Reality: There is no “side.” Most writers support themselves by something other than their writing, such as gigs teaching, editing, office work, driving an Uber, or working at their sister’s quaint little bakery in Pineberry, USA. Regardless, you must think of yourself as a writer first. That day job is what you do “on the side.”
A writer is who you are, and writing is what you do. If that means making sacrifices, like no social life or pushing the boundaries of losing sleep, so be it. You are a writer on the forefront, not on the sideline.
Myth Number Four: A good imagination is all you need to make writing easy.
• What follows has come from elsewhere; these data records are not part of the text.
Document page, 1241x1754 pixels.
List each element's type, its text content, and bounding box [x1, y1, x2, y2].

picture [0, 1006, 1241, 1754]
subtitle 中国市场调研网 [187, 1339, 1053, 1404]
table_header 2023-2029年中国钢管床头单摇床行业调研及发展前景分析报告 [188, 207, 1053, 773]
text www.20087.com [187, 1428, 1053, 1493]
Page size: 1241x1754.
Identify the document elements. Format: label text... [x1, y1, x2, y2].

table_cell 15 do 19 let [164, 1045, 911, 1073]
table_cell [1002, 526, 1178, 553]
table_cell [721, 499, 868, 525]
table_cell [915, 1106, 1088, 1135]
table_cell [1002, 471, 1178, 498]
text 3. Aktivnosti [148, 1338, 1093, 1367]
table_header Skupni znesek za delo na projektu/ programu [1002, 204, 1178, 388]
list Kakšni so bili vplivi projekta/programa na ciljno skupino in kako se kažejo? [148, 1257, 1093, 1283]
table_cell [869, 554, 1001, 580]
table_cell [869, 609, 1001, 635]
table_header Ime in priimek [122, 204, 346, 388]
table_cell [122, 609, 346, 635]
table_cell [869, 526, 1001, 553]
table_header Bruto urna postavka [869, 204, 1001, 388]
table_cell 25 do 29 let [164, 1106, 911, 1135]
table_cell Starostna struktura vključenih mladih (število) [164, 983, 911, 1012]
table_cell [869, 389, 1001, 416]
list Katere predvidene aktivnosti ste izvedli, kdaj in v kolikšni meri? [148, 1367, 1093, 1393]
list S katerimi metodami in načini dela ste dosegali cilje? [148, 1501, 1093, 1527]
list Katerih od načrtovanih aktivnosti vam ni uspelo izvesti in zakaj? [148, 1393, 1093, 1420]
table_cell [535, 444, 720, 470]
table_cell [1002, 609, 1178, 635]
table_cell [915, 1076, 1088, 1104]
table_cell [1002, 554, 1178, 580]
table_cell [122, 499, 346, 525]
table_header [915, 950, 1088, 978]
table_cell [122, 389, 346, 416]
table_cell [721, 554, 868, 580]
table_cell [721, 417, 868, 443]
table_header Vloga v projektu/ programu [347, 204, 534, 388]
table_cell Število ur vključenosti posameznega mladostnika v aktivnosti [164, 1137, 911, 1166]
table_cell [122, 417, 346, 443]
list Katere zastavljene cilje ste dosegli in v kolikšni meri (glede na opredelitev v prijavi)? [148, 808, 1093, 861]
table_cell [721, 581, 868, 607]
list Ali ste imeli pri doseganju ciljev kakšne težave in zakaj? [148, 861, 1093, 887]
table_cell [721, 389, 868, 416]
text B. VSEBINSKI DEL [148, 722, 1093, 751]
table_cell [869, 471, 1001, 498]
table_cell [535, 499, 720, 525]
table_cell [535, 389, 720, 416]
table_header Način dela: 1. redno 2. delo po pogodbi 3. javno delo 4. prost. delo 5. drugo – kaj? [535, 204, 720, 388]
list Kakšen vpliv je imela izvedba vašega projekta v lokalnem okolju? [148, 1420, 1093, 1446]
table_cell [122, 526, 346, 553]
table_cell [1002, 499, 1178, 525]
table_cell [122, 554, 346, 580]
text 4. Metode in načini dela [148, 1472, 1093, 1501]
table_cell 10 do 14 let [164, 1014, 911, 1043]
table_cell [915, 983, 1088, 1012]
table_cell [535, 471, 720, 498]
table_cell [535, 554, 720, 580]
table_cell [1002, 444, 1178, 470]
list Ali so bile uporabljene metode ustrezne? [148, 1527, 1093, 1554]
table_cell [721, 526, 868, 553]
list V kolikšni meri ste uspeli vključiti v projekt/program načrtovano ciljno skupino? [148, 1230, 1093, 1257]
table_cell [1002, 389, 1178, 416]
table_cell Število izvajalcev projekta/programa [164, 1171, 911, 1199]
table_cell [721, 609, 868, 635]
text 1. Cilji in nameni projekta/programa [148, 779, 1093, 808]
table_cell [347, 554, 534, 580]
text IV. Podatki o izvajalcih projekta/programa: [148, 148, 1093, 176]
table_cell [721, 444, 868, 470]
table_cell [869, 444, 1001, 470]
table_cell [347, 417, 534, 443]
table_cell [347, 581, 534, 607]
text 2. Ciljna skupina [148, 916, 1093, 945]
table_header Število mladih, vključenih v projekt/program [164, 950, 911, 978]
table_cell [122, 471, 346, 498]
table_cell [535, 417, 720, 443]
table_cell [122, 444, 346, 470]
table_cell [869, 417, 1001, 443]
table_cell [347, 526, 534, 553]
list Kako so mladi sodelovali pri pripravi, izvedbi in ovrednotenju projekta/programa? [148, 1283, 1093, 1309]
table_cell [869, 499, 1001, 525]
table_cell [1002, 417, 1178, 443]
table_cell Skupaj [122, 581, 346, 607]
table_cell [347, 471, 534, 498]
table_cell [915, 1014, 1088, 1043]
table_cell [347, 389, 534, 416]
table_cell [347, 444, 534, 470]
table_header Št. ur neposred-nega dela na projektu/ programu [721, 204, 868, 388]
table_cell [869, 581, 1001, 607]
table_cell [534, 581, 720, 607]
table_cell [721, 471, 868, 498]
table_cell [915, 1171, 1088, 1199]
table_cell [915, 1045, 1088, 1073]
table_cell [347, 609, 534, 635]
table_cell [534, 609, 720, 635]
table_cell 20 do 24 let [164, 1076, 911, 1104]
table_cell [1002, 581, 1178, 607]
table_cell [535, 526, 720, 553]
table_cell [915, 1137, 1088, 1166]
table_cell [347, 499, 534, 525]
Reality: Imagination is only part of the process—and it’s small one. Anyone can come up with a story and characters. But turning those ideas compelling prose so they can reach their fullest potential requires not just flights of inspired fancy. You must do exhaustive work, feeding the imagination engine that unleashes your creativity.
Bad writing, ruthless editing, and repeating these two elements in draft after draft is what propels your writing to the place that your imagination demands.
Myth Number Five: There are specific rules and methodologies you must follow to become a writer worth reading.
Reality: Maybe for Hallmark Movie characters who write advice columns and novels with great advances. But for the rest of us there is no so-called “magic bullet.”
Every writer has different processes, habits, rituals, and tools. Steven King didn’t use a quill pen and ink and Charles Dickens wrote without a typewriter or computer. Neither waited at a desk waiting for magical authorial lightning to strike the page. Yet somehow they both became prolific authors of hefty books which are read and reread by audiences every day. The “right” way for you to write is to do whatever it takes to gets the job done. Find what works best for you, then do it.
Blow up the myths. With hard work, some luck, and perhaps sheer will, you too can live as happily ever after as Kayleigh King—or a reality-based approximation of that vivacity.